Une compréhension détaillée de la structure, de la fonction et de la régulation des principaux écosystèmes s'impose face à la montée inéluctable des problèmes environnementaux mondiaux (Mann, 1988; Pahl-Wostl, 1993; Gaedke, 1995). Les modèles d'équilibre de masse (modèles ECOPATH et modèles inverses) sont de plus en plus utilisés comme des outils efficaces et pratiques pour systématiser les écosystèmes et étudier leurs caractéristiques (Vézina et Platt, 1988; Christensen et Pauly, 1993; Christensen, 1995; Pauly et Christensen, 1996; Savenkoff et al., 2001). Ces modèles, qui permettent de représenter simplement la complexité d'un écosystème, comportent une description par les équations d'équilibre de masse des interactions trophiques entre tous les groupes fonctionnels de l'écosystème. De tels outils scientifiques vont apporter des renseignements précieux sur la santé des habitats marins, et leur capacité à soutenir la production biologique et un développement durable des eaux marines du Canada.

 

 Ecopath versus modélisation inverse

L'approche Ecopath utilise les principes d'équilibre de masse pour estimer les flux (Polovina, 1984; Christensen et Pauly, 1992; Bundy et al., 2000). Chaque groupe est représenté par une équation d'équilibre de masse et nécessite six paramètres d'entrée : biomasse (B), production (P), consommation (Q), efficacité écotrophique (EE; la fraction de la production qui est soit utilisée dans le réseau trophique, soit exportée), la composition du régime alimentaire et les captures commerciales de chaque groupe. Les équations linéaires sont résolues par algèbre matricielle pour produire des estimations des flux qui équilibrent les entrées et les sorties ; tout paramètre manquant fait l'objet d'une estimation (EE est estimée si tous les paramètres ont été entrés). Les exports et la composition du régime alimentaire doivent toujours être entrés, tandis que, sur les quatre autres paramètres d'entrée de base (B, P, Q et EE), trois doivent être entrés. Dans la plupart des cas, quand toute l'information destinée à faire tourner un modèle Ecopath est rassemblée, le modèle n'est pas en équilibre à cause des incohérences dans l'information. Dans ce cas, les valeurs d'un ou de plusieurs des paramètres peuvent être changées de façon itérative jusqu'à obtention d'un équilibre. En fait, il y a plus d'une façon de construire un modèle Ecopath, et il n'existe jamais une solution unique pour un modèle. Toutefois, quand il se trouve dans le modèle certains éléments qui sont bien connus et que le modélisateur peut traiter avec une bonne confiance, le nombre de solutions plausibles s'en trouve réduit. Pour les paramètres moins connus, on peut avoir recours à l'analyse de sensibilité pour examiner leurs effets sur le modèle. L'efficacité écotrophique (EE) permet de vérifier immédiatement le bilan d'équilibre de masse (Christensen et Pauly, 1992). Si le modèle n'est pas équilibré, il y a des flux négatifs vers les détritus, et les valeurs de EE sont supérieures à un. C'est essentiellement par essai-erreur qu'on arrive à équilibrer le modèle dans l'approche Ecopath, soit par intervention de l'utilisateur, soit par simulations Monte-Carlo.

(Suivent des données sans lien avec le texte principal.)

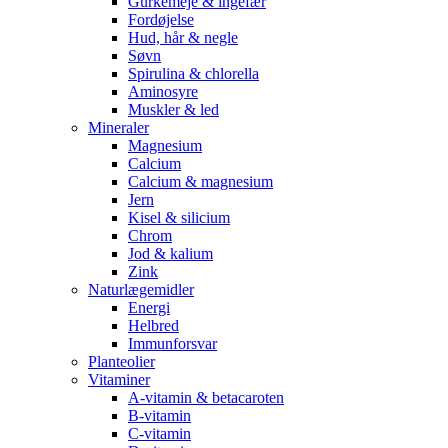
Gurkemeje & ingefær
Fordøjelse
Hud, hår & negle
Søvn
Spirulina & chlorella
Aminosyre
Muskler & led
Mineraler
Magnesium
Calcium
Calcium & magnesium
Jern
Kisel & silicium
Chrom
Jod & kalium
Zink
Naturlægemidler
Energi
Helbred
Immunforsvar
Planteolier
Vitaminer
A-vitamin & betacaroten
B-vitamin
C-vitamin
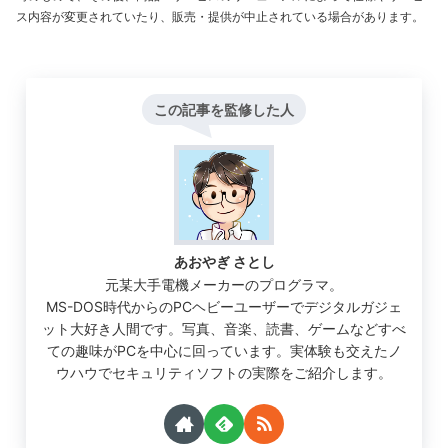
ス内容が変更されていたり、販売・提供が中止されている場合があります。
この記事を監修した人
あおやぎ さとし
元某大手電機メーカーのプログラマ。
MS-DOS時代からのPCヘビーユーザーでデジタルガジェ
ット大好き人間です。写真、音楽、読書、ゲームなどすべ
ての趣味がPCを中心に回っています。実体験も交えたノ
ウハウでセキュリティソフトの実際をご紹介します。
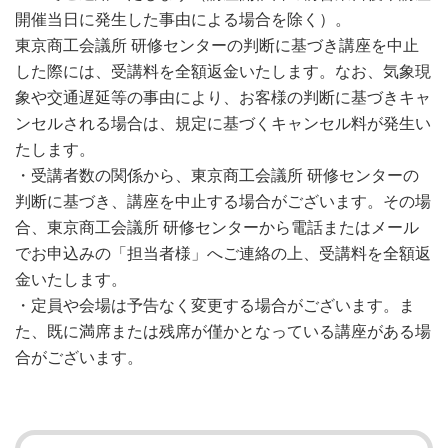
開催当日に発生した事由による場合を除く）。
東京商工会議所 研修センターの判断に基づき講座を中止
した際には、受講料を全額返金いたします。なお、気象現
象や交通遅延等の事由により、お客様の判断に基づきキャ
ンセルされる場合は、規定に基づくキャンセル料が発生い
たします。
・受講者数の関係から、東京商工会議所 研修センターの
判断に基づき、講座を中止する場合がございます。その場
合、東京商工会議所 研修センターから電話またはメール
でお申込みの「担当者様」へご連絡の上、受講料を全額返
金いたします。
・定員や会場は予告なく変更する場合がございます。ま
た、既に満席または残席が僅かとなっている講座がある場
合がございます。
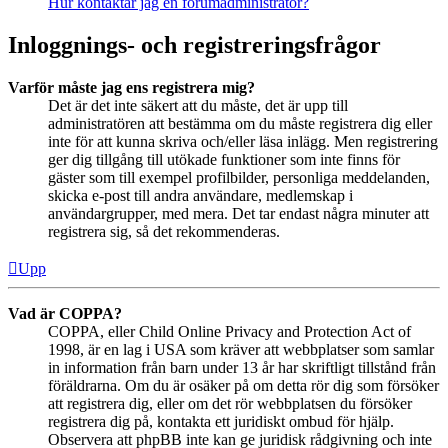
Hur kontaktar jag en forumadministratör?
Inloggnings- och registreringsfrågor
Varför måste jag ens registrera mig?
Det är det inte säkert att du måste, det är upp till
administratören att bestämma om du måste registrera dig eller
inte för att kunna skriva och/eller läsa inlägg. Men registrering
ger dig tillgång till utökade funktioner som inte finns för
gäster som till exempel profilbilder, personliga meddelanden,
skicka e-post till andra användare, medlemskap i
användargrupper, med mera. Det tar endast några minuter att
registrera sig, så det rekommenderas.
Upp
Vad är COPPA?
COPPA, eller Child Online Privacy and Protection Act of
1998, är en lag i USA som kräver att webbplatser som samlar
in information från barn under 13 år har skriftligt tillstånd från
föräldrarna. Om du är osäker på om detta rör dig som försöker
att registrera dig, eller om det rör webbplatsen du försöker
registrera dig på, kontakta ett juridiskt ombud för hjälp.
Observera att phpBB inte kan ge juridisk rådgivning och inte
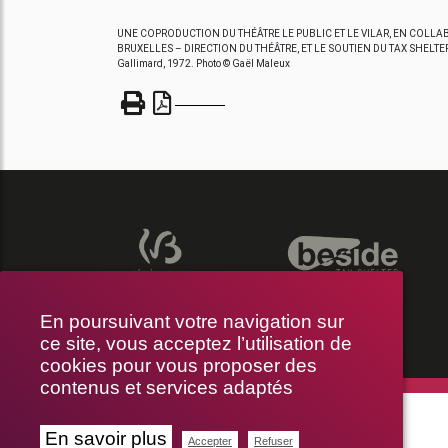
UNE COPRODUCTION DU THÉÂTRE LE PUBLIC ET LE VILAR, EN COLLAB
BRUXELLES – DIRECTION DU THÉÂTRE, ET LE SOUTIEN DU TAX SHELTER DE
Gallimard, 1972. Photo © Gaël Maleux
En poursuivant votre navigation sur
ce site, vous acceptez l’utilisation de
cookies pour vous proposer des
contenus et services adaptés
THÉÂTRE LE PUBLIC
En savoir plus
Accepter
Refuser
RUE BRAEMT 64-70, 1210 BRUXELLES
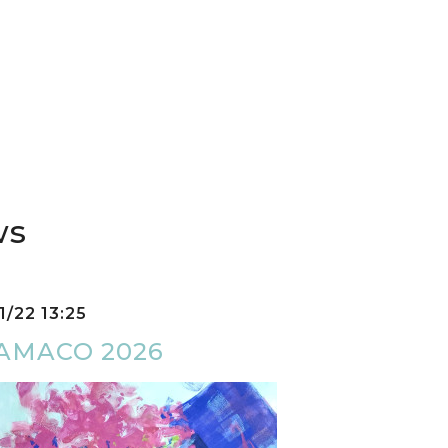
ws
1/22 13:25
AMACO 2026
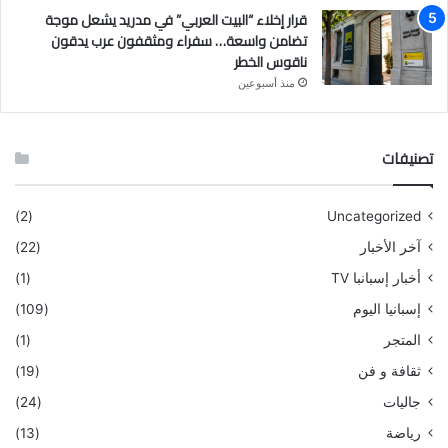
قرار إخلاء “البيت العربي” في مدريد يشعل موجة
تضامن واسعة… سفراء ومثقفون عرب يدقون
ناقوس الخطر
منذ أسبوعين
تصنيفات
(2)
Uncategorized
آخر الأخبار
(22)
أخبار إسبانبا TV
(1)
إسبانيا اليوم
(109)
المتجر
(1)
ثقافة و فن
(19)
جاليات
(24)
رياضة
(13)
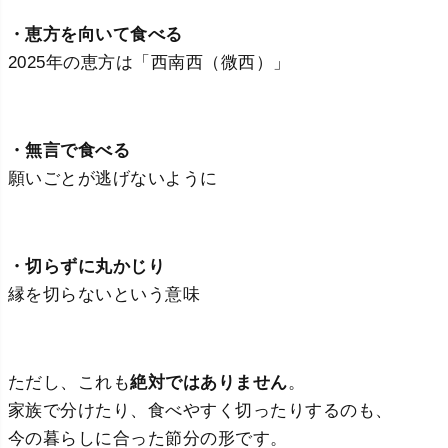
・恵方を向いて食べる
2025年の恵方は「西南西（微西）」
・無言で食べる
願いごとが逃げないように
・切らずに丸かじり
縁を切らないという意味
ただし、これも
絶対ではありません
。
家族で分けたり、食べやすく切ったりするのも、
今の暮らしに合った節分の形です。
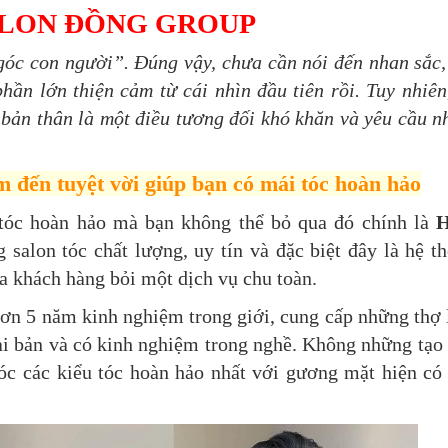
ALON ĐỒNG GROUP
góc con người”. Đúng vậy, chưa cần nói đến nhan sắc,
hần lớn thiện cảm từ cái nhìn đầu tiên rồi. Tuy nhiên
bản thân là một điều tương đối khó khăn và yêu cầu n
 đến tuyệt vời giúp bạn có mái tóc hoàn hảo
 tóc hoàn hảo mà bạn không thể bỏ qua đó chính là
H
 salon tóc chất lượng, uy tín và đặc biệt đây là hệ t
a khách hàng bỏi một dịch vụ chu toàn.
 hơn 5 năm kinh nghiệm trong giới, cung cấp những thợ
ài bản và có kinh nghiệm trong nghề. Không những tạo
óc các kiểu tóc hoàn hảo nhất với gương mặt hiện có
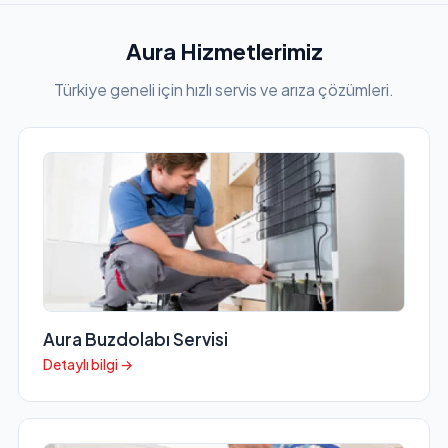
Aura Hizmetlerimiz
Türkiye geneli için hızlı servis ve arıza çözümleri.
Aura Buzdolabı Servisi
Detaylı bilgi →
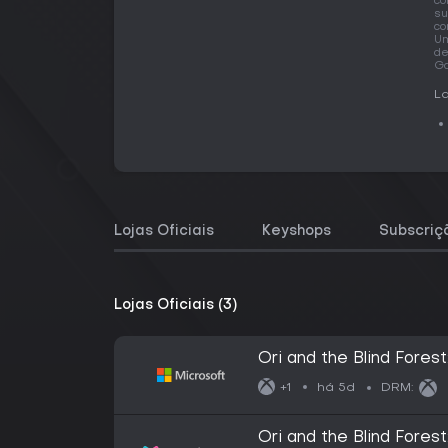
co
su
co
Um
de
Ga
La
Lojas Oficiais
Keyshops
Subscriç
Lojas Oficiais (3)
Ori and the Blind Forest
há 5d
+1
DRM:
Ori and the Blind Fores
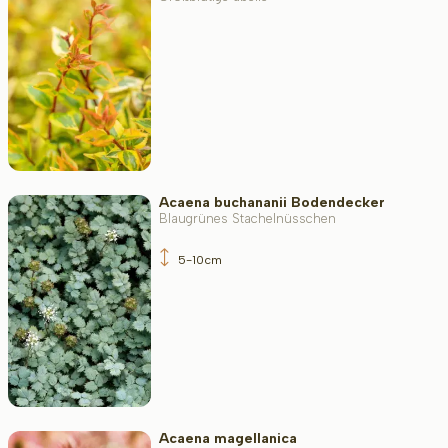
Blattfarbe
Widerstandsfähigkeit
Acaena buchananii Bodendecker
Immergrün
Blaugrünes Stachelnüsschen
5-10cm
Duftend
Fruchttragend
Acaena magellanica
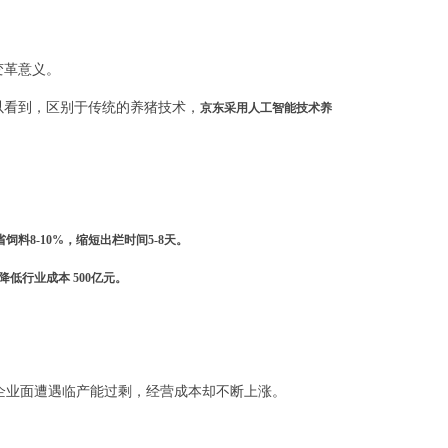
变革意义。
以看到，区别于传统的养猪技术，
京东采用人工智能技术养
饲料8-10%，缩短出栏时间5-8天。
低行业成本 500亿元。
时企业面遭遇临产能过剩，经营成本却不断上涨。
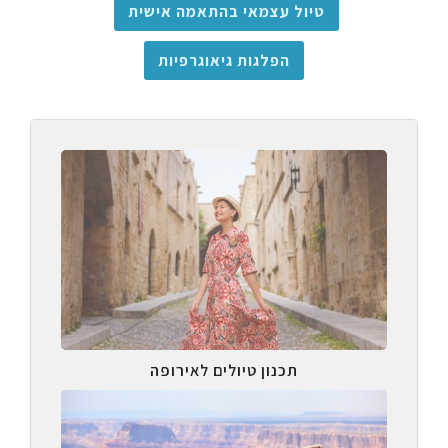
טיול עצמאי בהתאמה אישית
הפלגות גיאוגרפיות
תכנון טיולים לאירופה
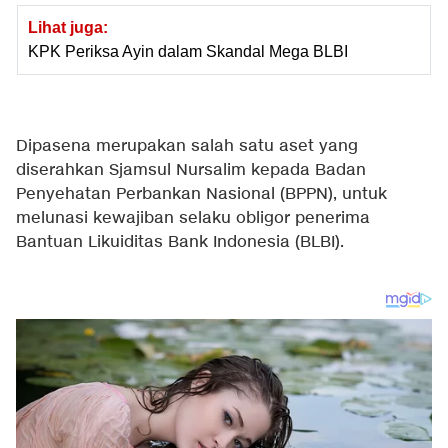
Lihat juga:
KPK Periksa Ayin dalam Skandal Mega BLBI
Dipasena merupakan salah satu aset yang
diserahkan Sjamsul Nursalim kepada Badan
Penyehatan Perbankan Nasional (BPPN), untuk
melunasi kewajiban selaku obligor penerima
Bantuan Likuiditas Bank Indonesia (BLBI).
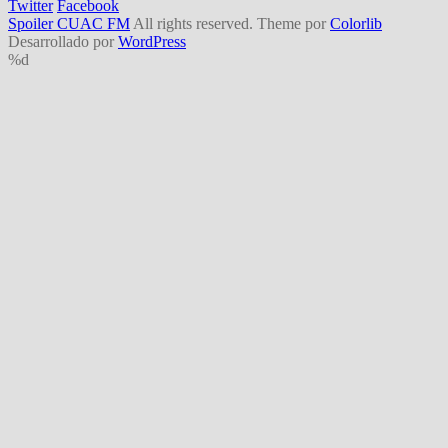
Twitter
Facebook
Spoiler CUAC FM
All rights reserved. Theme por
Colorlib
Desarrollado por
WordPress
%d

Pour résoudre les flux, une autre méthode consiste à calculer la solution qui minimise les carts entre les entrés et les sorties. Cette approche inverse fournit un critère global pour une solution optimale (équilibrée) (Parker, 1977; Enting, 1985; Vézina et Platt, 1988; Vézina et al., 2000; Savenkoff et al., 2001). Quand le système d'équations est fortement sous-déterminé, il faut ajouter d'autres contraintes (relations d'inégalité) pour limiter l'éventail des solutions possibles et ainsi obtenir une solution significative. Chaque flux doit être non négatif. De plus, les flux (consommation, production et exports) ou les ratios des flux (efficacités métaboliques et écotrophiques) sont supposés tomber dans certaines plages de valeurs. Les équations d'équilibre de masse et les contraintes additionnelles réduisent l'éventail possible des valeurs des flux, et les flux trophiques sont estimés en utilisant une méthode objective d'optimisation (méthode des moindres carrés) pour arriver à une solution optimale (équilibrée) (somme des flux dans le système aussi basse que possible). Le processus de solution produit ainsi le réseau de flux le plus simple qui satisfait à la fois les équations d'équilibre de masse et les contraintes. La meilleure solution est le modèle qui produit les plus petites sommes des carrés des résidus pour les équations d'équilibre de masse des compartiments. La solution minimise donc les écarts entre les entrées et les sorties. L'équilibre de masse est ainsi clos par les résidus (entrées - sorties) et non par les efficacités écotrophiques comme c'est le cas dans l'approche Ecopath.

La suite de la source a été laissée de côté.